The first approach we'll take will be through the Bag-of-Words model with Scikit-Learn.
We need to 

- Instantiate an instance of CountVectorizer
- Define a tokenizer that removes punctuation, stop words, and performs either stemming or lemmatization
- Use spaCy to define a custom tokenizer

In [42]:
# get the first 5 lines
dftest = dfnew['Text'].head()

In [27]:
# get the first 5 reviews of the dataset
first5_rev = dftest.values.tolist()

In [36]:
import spacy

def custom_spacy_tokenizer(sentence):
    nlp = spacy.load("en_core_web_sm")
    document = nlp(sentence)
    
    # make a list of tokens not containing stop words and punctuation
    token_list = [token for token in document if not token.is_punct and not token.is_stop]
    
    return token_list

In [43]:
import spacy
nlp = spacy.load("en_core_web_sm")

def custom_spacy_tokenizer_lemma(sentence,nlp):
    
    document = nlp(sentence)
    
    # make a list of tokens not containing stop words and punctuation
    # and lemmatize them
    token_list = [token.lemma_ for token in document if not token.is_punct and not token.is_stop]
    
    return token_list

In [44]:
# tokenizer
custom_spacy_tokenizer(first5_rev[0])

[drink,
 lot,
 sugar,
 free,
 beverages,
 TERRIBLE,
 brew,
 cup,
 smells,
 like,
 melted,
 butter,
 taste,
 good,
 waste,
 money]

In [45]:
# tokenizer with lemmatiztion
custom_spacy_tokenizer_lemma(first5_rev[0],nlp)

['drink',
 'lot',
 'sugar',
 'free',
 'beverage',
 'terrible',
 'brew',
 'cup',
 'smell',
 'like',
 'melt',
 'butter',
 'taste',
 'good',
 'waste',
 'money']

In [46]:
# show the full review
print(first5_rev[1])

I have been giving my dog this treat for a long time,I found it here on Amazon and it is much cheaper! Now I learned that ALL chicken treats for dogs (and also cats I believe) that are MADE IN CHINA are being investigated  by the FDA because some dogs have died after consuming them. These treats and all Dogswell treats are made in China,I researched all over the web about this matter and bottom line is: why take the risk? A few sites say it is OK, most say to be cautious and others say don't buy.I threw out all the ones I bought and got new ones made in USA.I wish Amazon gave us the choice of "made in USA", for now I recommend everyone that has a pet to read the labels of the treats and food. Sorry this product, I don't recommend.


In [47]:
# show the tokenized review
print(custom_spacy_tokenizer(first5_rev[1]))

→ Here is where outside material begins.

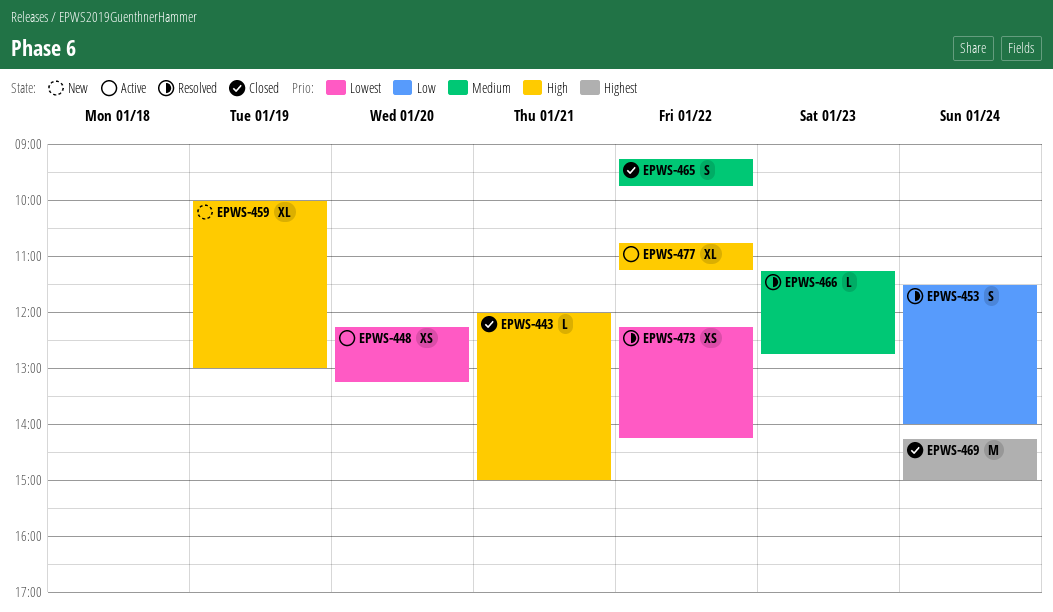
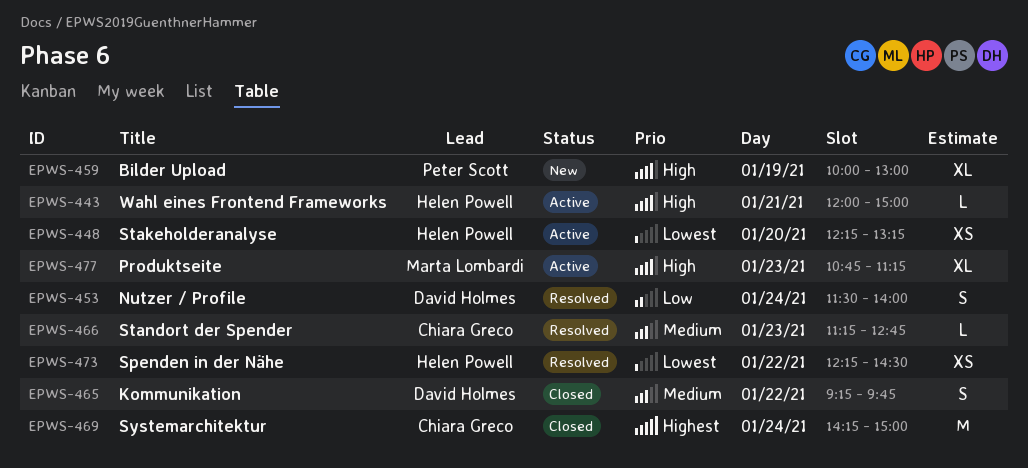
EPWS-443, status: Closed -> Active
EPWS-473, ends: 14:15 -> 14:30
EPWS-477, day: Jan 22 -> Jan 23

[giving, dog, treat, long, time, found, Amazon, cheaper, learned, chicken, treats, dogs, cats, believe, CHINA, investigated,  , FDA, dogs, died, consuming, treats, Dogswell, treats, China, researched, web, matter, line, risk, sites, OK, cautious, buy, threw, ones, bought, got, new, ones, USA.I, wish, Amazon, gave, choice, USA, recommend, pet, read, labels, treats, food, Sorry, product, recommend]


In [48]:
# show the tokenized review with lemmatization
print(custom_spacy_tokenizer_lemma(first5_rev[1],nlp))

['give', 'dog', 'treat', 'long', 'time', 'find', 'Amazon', 'cheap', 'learn', 'chicken', 'treat', 'dog', 'cat', 'believe', 'CHINA', 'investigate', ' ', 'FDA', 'dog', 'die', 'consume', 'treat', 'dogswell', 'treat', 'China', 'research', 'web', 'matter', 'line', 'risk', 'site', 'ok', 'cautious', 'buy', 'throw', 'one', 'buy', 'get', 'new', 'one', 'USA.I', 'wish', 'Amazon', 'give', 'choice', 'USA', 'recommend', 'pet', 'read', 'label', 'treat', 'food', 'sorry', 'product', 'recommend']


## Comments

- Need to take into consideration upper case words to bring them into lower case
- What do we do about empty spaces? see `custom_spacy_tokenizer_lemma(first5_rev[1],nlp)` above. Between 'investigate' and 'FDA'
- Test tokenizer with CountVectorizer